Rating: 5/5 Rueful Regrets
Give me the short version: As the world falls to bits, the skeleton crew of the refinery Kasker Rampart are left despairing and marooned. But the icy worst is about to get a whole lot grimmer.
Know what I love? Adventure. And the arctic. Strong conflicted characters, pseudoscience, and doomsday scenarios. So really, Outpost brought all the juiciness to the table. The turkey with the trimmings is protagonist (you'd hesitate to say hero, then feel bad not to) Jane. Written with the sort of scathing, brutal self-regard that people deploy but rarely admit to, reading Jane is a sort of guilty pleasure.

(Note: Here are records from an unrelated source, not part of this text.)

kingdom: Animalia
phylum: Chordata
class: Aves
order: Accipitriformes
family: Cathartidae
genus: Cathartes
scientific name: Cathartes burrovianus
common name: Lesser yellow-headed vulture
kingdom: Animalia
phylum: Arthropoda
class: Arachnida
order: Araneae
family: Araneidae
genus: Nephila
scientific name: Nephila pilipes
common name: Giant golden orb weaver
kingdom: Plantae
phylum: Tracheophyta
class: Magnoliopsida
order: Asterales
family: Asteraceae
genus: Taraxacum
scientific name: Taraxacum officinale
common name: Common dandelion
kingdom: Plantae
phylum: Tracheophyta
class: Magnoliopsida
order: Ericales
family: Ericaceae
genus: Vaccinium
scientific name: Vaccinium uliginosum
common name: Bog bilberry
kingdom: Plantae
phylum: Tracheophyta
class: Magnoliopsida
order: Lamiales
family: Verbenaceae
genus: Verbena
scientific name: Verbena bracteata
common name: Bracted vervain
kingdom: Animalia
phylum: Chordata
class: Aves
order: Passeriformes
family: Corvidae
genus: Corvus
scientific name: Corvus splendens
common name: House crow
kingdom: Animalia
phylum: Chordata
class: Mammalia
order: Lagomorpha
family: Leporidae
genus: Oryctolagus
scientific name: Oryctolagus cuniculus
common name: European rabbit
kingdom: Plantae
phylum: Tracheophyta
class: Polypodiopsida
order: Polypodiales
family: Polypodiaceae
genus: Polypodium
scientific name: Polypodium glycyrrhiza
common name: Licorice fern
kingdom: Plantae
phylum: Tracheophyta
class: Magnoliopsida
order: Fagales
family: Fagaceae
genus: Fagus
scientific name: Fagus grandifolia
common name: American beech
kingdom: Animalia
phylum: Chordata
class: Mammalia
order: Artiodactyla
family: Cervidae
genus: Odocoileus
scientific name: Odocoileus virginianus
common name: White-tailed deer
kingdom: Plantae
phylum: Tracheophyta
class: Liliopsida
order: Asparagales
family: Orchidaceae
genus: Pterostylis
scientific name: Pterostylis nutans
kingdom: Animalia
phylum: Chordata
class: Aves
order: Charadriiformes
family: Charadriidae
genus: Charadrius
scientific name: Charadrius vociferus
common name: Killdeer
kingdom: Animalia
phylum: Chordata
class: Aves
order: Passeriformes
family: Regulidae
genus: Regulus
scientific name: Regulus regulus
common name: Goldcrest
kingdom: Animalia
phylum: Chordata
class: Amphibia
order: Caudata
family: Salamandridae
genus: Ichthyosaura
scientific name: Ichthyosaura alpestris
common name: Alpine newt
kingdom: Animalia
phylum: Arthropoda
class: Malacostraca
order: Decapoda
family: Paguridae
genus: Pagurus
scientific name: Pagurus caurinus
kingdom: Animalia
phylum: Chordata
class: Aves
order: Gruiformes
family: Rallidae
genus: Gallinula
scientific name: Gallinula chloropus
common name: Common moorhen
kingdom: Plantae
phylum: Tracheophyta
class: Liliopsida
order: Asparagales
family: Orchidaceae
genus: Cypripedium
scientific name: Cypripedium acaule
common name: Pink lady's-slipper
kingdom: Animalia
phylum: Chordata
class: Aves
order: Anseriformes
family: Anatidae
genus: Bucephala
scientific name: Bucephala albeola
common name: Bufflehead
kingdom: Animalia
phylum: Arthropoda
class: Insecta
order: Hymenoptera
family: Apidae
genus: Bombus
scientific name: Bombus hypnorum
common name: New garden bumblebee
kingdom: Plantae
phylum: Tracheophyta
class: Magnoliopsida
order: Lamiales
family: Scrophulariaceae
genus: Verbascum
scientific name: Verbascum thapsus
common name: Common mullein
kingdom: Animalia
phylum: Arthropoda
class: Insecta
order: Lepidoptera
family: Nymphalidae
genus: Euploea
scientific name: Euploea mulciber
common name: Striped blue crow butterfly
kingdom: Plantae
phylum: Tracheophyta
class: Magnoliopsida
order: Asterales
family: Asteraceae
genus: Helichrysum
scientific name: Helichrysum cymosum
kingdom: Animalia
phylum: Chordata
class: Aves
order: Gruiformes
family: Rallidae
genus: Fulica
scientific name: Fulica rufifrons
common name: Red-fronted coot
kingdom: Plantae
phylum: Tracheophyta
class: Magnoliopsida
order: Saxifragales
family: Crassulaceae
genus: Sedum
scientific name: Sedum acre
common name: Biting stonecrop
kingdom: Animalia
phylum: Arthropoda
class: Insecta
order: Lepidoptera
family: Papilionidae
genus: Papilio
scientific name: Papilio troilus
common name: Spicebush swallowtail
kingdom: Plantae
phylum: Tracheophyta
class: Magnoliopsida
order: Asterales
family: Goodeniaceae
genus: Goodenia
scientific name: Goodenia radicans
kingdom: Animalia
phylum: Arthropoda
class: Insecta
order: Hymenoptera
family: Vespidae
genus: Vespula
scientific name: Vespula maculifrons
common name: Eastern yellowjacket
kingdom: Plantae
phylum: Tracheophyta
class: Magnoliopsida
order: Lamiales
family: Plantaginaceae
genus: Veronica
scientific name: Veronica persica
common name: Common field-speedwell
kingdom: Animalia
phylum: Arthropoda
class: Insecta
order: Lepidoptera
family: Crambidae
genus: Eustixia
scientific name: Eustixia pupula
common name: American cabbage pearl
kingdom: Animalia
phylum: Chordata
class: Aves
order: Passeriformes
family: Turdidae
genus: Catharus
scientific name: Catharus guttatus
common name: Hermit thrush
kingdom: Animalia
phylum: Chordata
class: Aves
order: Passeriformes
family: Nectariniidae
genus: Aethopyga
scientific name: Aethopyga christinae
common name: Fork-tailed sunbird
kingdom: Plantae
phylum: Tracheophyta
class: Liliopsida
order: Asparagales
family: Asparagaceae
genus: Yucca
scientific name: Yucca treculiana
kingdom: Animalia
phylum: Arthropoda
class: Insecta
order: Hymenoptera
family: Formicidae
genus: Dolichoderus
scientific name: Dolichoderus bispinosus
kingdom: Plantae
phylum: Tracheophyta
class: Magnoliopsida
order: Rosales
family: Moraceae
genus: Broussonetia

Human first, then female second and in no way what you'd expect, she's the sort of character I'd like to see a whole lot more of. It's incredibly easy to picture Outpost being made into a film. Action sequences are carried off with a grand cinematic flair; and there are plenty of them, with bold new elements springing at you from every direction. Under a lesser-skilled hand than Mr Baker's it might well have turned out a confusing mash, but he keeps the snowball rolling neatly and decisively toward the conclusion. I'd recommend Outpost for reading anytime, but especially holiday-reading. The relentless ride it takes you on is particularly suited to that hectic, excited mood that comes with stepping out of the everyday, and the sense that anything could happen.
"What's your name?" "Simon." "You've got to move, Simon. You have to put on your skis and move. You have to get your team to the main island. We can reach you from there. We can pick you up." "It's too much." "You've got to dig deep, dude. The weather will lift in a few hours, but there's more moving in. You're only getting weaker. It will be sunrise soon. You're the leader. Get your team ready to travel. Whatever you have to do."